═══ Extract provided ═══
On March 16, 2022, Deborah Rose, Co-Director of FutureChurch offered a witness for our synodal session on Women's Equality and Full Participation in the Catholic Church. It has been updated with an addition -- the new constitution issued by Pope Francis on March 19, 2022 which opens the doors for women at the highest levels in the Vatican.

Here is Deb's text.

I appreciate this chance to offer a witness. But, it is just that , one witness. I will inevitably fall short in saying what needs to be said on this topic.  I will not capture the full picture, nor name all the women I want to name; those whom I want this Church to love, and to love fiercely.

When people at parties ask me what I do,Catholic or not, they usually laugh at my answer, the perceived futility of my work.  Or, they go quiet; that awkward, stilted quiet that usually leads to one of us deciding we need another drink at the bar, or, the bathroom. 

But if the other person is curious enough to learn more, somewhere around the 8 minute mark they inevitably ask, “Why do you stay?” 

“Why would any woman stay in the Catholic Church after being treated the way they are treated?”

Well, every woman on this call, every man, every person, will have their own answer to that question – a question I am sure you’ve also been asked.   

But, for me, its personal.   

There’s a fire in my belly that hasn’t been extinguished in the 66 years I’ve been on this planet. I expect I will die with it.  Since I was young, I have always passionately cared for the poorest women and children at the edges of existence. As my mother told me over and over again growing up, “Debbie, you are always for the  underdog.”

And I recognize the role that this behemoth, the Catholic Church, plays in exacting justice for vulnerable women, or hobbling and endangering them by sacralizing men’s worst impulses.  Working for, and alongside women so they might gain equality, dignity, autonomy, access; that is what I was born to do.

As a kid, I went to church most every day in the summers, during Lent, and on First Fridays.  I lived about 5 minutes from the “compound” – the graveyard, grotto, convent, priesthouse, school and parish, and loved being there.  I had a happy existence and I felt very close to God.

But, as I grew up, like most women, I began to recognize the limitations that were being placed on my life. 

College was out for the girls in our family.  I married young; became a mother.  In my small town, I got condolences instead of congratulations when I had daughters three and four.  

But, like most women, I learned to resist.  On vocation Sunday, with my four daughters lined up in the pew next to me, Father aimed his homily at the men and boys.  My girls and I and all the rest of the women at Mass were invisible. The injustice infuriated me.  When I went to receive the Eucharist, and Father offered, “The Body of Christ” I replied, “Not yet.”  Jesuit Daniel Berrigan once said, “Until women are fully integrated into the Catholic Church, every time I go to the altar, I feel compromised.”

I have never felt called to the priesthood, but I understand how important it is for women to be priests.  I remember the first time I saw a womanpriest.  She was an Episcopal priest that I had heard about because of her work on the streets with the poor.  I was late getting to the church, and by the time I was able to slip into the back bench, she was already preaching.  She was petite, but she had on the full priestly regalia; green for a Sunday in Ordinary time.  And she had both hands in the air as she energetically preached the Gospel.  But, as I watched I noticed her vestments were moving. And the movement did not coincide with her preaching body.  It continued about a minute more, and then, out from under her vestments popped a tiny, toddling, blond boy; who then, began running circles around her as she preached. It was her grandson.  And he was just being a kid.  And she was just being a grandma, even as she preached about the plight of the poor and Jesus to her parishioners.  As I sat in the back pew, I wept , watching the familiarity of it all, the joy, the humanity.  I thought, what would it be like if we, Catholics, saw that modeled at our altars?
═══ Recorded information ═══
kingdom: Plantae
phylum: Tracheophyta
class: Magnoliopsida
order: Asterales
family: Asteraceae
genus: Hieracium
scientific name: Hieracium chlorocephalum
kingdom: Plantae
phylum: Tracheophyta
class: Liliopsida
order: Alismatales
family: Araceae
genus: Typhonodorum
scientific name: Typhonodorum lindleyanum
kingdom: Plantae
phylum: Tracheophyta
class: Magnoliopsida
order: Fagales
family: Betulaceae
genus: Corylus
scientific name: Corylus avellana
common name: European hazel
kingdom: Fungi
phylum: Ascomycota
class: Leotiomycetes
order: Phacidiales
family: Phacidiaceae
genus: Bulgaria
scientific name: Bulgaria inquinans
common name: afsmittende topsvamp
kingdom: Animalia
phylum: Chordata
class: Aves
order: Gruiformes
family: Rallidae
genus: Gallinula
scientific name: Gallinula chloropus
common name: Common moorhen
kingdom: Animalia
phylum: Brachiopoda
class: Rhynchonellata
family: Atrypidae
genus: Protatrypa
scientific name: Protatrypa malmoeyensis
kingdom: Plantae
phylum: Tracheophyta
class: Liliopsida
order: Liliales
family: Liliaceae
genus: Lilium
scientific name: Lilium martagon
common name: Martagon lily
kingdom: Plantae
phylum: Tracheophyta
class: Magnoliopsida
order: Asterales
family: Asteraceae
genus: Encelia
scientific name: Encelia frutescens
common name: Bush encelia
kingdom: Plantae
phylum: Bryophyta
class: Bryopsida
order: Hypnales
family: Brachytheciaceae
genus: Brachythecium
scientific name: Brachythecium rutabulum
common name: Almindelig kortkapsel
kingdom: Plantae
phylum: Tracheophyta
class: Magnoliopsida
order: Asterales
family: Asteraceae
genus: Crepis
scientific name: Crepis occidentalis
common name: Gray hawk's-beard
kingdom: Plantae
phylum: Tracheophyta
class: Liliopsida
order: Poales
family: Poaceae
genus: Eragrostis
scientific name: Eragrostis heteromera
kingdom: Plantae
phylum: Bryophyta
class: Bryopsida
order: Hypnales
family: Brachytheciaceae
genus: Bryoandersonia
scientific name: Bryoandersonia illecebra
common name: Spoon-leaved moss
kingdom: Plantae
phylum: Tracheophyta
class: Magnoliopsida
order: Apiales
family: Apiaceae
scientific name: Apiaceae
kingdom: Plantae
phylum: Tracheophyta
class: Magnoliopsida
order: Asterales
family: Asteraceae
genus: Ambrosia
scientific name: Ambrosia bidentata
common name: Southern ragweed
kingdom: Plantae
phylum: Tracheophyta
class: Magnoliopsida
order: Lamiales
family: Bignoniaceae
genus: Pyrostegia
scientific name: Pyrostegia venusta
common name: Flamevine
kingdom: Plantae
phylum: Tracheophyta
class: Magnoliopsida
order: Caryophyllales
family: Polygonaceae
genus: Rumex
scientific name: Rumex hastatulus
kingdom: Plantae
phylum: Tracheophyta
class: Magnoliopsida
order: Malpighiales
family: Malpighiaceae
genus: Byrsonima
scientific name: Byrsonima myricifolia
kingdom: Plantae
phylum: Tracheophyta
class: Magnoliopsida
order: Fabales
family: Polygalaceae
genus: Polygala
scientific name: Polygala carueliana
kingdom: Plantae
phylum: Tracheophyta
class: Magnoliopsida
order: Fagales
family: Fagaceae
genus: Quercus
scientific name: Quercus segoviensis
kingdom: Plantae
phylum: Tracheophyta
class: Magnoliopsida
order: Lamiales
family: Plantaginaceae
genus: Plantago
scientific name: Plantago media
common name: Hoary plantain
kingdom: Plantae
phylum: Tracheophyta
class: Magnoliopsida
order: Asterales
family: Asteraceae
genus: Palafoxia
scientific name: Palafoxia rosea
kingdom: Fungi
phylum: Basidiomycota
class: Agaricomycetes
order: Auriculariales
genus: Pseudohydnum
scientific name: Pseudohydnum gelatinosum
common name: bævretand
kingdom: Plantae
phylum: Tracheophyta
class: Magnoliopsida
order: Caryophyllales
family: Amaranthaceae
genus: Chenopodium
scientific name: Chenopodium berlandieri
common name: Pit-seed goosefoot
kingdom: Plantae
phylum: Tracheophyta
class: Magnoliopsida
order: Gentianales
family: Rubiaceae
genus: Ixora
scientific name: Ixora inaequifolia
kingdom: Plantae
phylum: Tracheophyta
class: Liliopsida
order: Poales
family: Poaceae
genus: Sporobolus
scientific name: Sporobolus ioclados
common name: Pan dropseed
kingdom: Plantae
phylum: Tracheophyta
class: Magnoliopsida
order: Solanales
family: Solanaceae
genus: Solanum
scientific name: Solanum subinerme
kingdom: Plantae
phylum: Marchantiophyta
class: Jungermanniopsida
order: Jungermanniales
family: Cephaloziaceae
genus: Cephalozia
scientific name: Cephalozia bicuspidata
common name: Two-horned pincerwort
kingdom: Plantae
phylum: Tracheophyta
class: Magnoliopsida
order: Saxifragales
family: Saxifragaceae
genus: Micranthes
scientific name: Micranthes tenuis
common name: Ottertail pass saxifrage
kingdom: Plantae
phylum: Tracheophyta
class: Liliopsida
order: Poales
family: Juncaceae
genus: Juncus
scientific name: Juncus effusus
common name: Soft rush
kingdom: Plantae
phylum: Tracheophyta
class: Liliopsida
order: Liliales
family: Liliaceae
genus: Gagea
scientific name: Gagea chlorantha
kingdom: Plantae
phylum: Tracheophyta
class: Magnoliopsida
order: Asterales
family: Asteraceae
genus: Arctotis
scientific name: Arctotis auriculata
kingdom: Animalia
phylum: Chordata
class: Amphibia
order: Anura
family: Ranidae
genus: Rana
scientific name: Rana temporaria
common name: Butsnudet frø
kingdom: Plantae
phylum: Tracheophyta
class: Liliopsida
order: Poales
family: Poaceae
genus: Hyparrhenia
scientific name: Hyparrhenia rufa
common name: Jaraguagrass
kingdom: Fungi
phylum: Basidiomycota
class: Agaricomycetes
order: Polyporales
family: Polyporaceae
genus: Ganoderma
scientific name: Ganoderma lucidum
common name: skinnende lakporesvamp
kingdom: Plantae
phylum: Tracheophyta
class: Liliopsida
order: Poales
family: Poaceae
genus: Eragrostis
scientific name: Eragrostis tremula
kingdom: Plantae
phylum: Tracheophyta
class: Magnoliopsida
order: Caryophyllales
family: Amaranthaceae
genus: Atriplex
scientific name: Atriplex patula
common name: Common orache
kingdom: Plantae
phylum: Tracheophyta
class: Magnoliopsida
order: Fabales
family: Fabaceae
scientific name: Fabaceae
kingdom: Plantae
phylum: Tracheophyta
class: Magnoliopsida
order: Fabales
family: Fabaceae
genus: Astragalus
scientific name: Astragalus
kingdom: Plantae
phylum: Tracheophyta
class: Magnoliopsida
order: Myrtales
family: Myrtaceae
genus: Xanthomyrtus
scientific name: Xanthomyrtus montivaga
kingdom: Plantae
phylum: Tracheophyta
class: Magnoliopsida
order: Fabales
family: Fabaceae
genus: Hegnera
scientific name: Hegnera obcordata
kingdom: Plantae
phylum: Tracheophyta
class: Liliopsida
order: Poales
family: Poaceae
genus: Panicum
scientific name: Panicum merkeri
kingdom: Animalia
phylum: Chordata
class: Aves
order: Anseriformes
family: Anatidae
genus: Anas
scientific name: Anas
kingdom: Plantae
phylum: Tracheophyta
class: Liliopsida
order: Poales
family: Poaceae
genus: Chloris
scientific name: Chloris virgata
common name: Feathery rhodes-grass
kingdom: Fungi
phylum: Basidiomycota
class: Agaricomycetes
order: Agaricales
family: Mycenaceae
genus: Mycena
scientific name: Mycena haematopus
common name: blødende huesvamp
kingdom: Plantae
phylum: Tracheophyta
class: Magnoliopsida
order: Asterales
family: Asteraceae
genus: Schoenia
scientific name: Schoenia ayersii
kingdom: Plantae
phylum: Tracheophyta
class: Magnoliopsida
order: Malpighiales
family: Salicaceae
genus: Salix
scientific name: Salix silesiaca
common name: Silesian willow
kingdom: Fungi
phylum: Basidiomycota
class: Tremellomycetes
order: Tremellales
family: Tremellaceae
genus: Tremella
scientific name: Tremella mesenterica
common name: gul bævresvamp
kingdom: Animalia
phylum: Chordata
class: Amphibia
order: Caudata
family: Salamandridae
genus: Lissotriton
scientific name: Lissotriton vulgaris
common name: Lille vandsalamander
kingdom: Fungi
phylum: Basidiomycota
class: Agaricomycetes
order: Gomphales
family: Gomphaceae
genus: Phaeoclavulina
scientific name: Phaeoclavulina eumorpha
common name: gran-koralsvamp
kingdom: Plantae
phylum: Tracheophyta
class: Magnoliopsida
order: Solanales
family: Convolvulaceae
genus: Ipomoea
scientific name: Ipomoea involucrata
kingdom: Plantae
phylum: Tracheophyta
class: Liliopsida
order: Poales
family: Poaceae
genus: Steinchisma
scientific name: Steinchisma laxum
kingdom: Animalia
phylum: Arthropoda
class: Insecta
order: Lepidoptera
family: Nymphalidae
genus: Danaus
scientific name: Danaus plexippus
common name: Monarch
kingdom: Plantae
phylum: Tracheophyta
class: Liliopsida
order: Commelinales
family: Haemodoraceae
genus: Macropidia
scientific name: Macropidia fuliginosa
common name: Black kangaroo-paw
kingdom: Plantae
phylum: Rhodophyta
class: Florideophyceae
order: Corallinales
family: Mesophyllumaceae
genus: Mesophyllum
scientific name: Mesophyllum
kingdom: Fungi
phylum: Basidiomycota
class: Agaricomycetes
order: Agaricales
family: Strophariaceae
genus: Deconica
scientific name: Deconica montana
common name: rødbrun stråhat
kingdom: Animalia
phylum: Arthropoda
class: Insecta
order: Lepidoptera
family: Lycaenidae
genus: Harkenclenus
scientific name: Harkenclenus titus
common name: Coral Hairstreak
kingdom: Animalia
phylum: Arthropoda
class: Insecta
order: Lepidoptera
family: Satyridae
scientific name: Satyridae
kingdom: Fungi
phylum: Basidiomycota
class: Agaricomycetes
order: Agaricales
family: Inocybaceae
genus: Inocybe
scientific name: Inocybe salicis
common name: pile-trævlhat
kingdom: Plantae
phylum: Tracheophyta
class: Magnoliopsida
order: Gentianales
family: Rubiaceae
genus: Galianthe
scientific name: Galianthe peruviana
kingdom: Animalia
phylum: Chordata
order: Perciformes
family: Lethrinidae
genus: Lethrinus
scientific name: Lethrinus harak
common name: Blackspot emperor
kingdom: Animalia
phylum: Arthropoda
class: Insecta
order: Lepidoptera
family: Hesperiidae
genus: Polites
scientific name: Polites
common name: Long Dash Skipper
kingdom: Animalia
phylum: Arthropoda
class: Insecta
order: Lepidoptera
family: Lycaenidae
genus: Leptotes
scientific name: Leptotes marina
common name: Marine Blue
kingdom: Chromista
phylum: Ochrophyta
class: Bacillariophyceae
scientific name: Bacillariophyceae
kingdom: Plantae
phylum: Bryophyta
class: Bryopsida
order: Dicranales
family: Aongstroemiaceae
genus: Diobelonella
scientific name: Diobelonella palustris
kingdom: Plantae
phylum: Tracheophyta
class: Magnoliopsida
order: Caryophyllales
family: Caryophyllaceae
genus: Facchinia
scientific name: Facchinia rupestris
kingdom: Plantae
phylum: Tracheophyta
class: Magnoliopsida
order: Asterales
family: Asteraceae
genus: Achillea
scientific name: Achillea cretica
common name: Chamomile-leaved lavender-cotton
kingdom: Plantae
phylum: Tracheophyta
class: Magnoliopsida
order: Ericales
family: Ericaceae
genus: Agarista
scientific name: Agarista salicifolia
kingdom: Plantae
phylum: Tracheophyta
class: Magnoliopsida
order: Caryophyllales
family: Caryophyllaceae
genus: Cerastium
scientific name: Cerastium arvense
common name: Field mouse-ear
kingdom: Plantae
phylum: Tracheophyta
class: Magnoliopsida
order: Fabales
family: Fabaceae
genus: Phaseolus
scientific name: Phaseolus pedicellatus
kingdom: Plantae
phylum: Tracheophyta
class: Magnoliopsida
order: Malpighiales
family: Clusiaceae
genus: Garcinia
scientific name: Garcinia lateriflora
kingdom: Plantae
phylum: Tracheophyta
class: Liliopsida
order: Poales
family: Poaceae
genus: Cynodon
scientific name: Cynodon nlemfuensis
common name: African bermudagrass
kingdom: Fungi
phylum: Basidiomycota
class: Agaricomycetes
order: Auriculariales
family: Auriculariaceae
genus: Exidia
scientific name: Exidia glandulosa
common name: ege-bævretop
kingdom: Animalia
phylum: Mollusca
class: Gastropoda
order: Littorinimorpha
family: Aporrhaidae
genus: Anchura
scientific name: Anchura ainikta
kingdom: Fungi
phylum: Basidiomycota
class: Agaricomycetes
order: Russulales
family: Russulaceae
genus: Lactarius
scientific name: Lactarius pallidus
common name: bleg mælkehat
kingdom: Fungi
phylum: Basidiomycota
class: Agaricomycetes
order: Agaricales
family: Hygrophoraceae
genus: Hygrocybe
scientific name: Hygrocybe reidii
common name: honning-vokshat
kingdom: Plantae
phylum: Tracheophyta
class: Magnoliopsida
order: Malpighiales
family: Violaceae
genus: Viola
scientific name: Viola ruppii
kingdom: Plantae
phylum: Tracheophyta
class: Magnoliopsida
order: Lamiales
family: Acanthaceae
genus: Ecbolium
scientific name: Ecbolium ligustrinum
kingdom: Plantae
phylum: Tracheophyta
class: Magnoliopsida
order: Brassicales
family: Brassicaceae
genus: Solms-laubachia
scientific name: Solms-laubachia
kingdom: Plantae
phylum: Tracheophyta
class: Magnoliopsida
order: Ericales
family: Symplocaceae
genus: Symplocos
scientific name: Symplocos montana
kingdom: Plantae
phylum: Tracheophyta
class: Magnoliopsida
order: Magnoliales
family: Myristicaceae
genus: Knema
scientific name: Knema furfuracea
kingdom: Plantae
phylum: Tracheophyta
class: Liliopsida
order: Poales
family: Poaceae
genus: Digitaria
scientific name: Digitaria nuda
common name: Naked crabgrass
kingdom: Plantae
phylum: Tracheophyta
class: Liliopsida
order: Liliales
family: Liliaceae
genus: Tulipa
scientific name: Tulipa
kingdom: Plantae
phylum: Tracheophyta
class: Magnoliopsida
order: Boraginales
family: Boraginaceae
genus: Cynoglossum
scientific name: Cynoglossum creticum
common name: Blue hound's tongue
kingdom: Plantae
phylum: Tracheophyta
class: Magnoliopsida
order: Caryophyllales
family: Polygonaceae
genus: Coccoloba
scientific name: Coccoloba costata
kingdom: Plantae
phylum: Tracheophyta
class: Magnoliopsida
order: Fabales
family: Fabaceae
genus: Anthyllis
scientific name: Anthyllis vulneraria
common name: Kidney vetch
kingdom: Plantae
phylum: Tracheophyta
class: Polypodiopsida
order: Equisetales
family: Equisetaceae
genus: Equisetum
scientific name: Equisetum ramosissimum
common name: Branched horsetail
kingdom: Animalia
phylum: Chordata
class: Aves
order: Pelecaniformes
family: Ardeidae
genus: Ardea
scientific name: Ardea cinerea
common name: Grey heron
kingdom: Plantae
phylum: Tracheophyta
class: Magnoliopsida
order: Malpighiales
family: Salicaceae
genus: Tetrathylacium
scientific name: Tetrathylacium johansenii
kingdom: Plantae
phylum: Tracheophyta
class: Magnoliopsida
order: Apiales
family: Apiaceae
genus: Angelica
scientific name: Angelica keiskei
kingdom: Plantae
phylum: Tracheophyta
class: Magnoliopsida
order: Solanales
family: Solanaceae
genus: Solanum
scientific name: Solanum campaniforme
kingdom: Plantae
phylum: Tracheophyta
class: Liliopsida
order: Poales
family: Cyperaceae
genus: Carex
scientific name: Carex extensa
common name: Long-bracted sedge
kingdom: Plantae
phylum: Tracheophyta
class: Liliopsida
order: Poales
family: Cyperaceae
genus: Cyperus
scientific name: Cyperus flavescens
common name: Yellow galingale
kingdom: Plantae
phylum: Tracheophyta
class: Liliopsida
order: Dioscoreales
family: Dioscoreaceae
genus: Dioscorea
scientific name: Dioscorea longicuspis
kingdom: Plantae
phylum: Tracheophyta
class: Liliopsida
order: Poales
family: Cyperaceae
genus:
═══
■ Exercise description ■
Carry the witness on women in the Catholic Church forward from the point where it stops. The entries play no part in what is asked here.

■ Response ■
We are an impoverished bunch.  That’s for sure.  We are left starving for, women’s voices, women’s faith, women’s wisdom, women’s love throughout our Catholic land.  

And many of us struggle on, working ever so hard to squeeze out meaning in a communal life, too narrowly imagined by a group of elitist, clericalist men.  

The same men who: 

·      fuss about which pronouns can be used in baptisms;

·      try to determine which form of contraception women can use;

·      discount women of color who, because of their Catholic faith, say Black Lives Matter

·      condemn women who love and marry other women;

·      punish women religious when they step out of line;

·      and cover up when little girls and vulnerable women are sexually abused by one of their own. 

This is a corrupted, clericalist structure;one that women are resisting; that women are dismantling; that women are re-imagining and re-building.  

Women are rising.  They always have.  They always will.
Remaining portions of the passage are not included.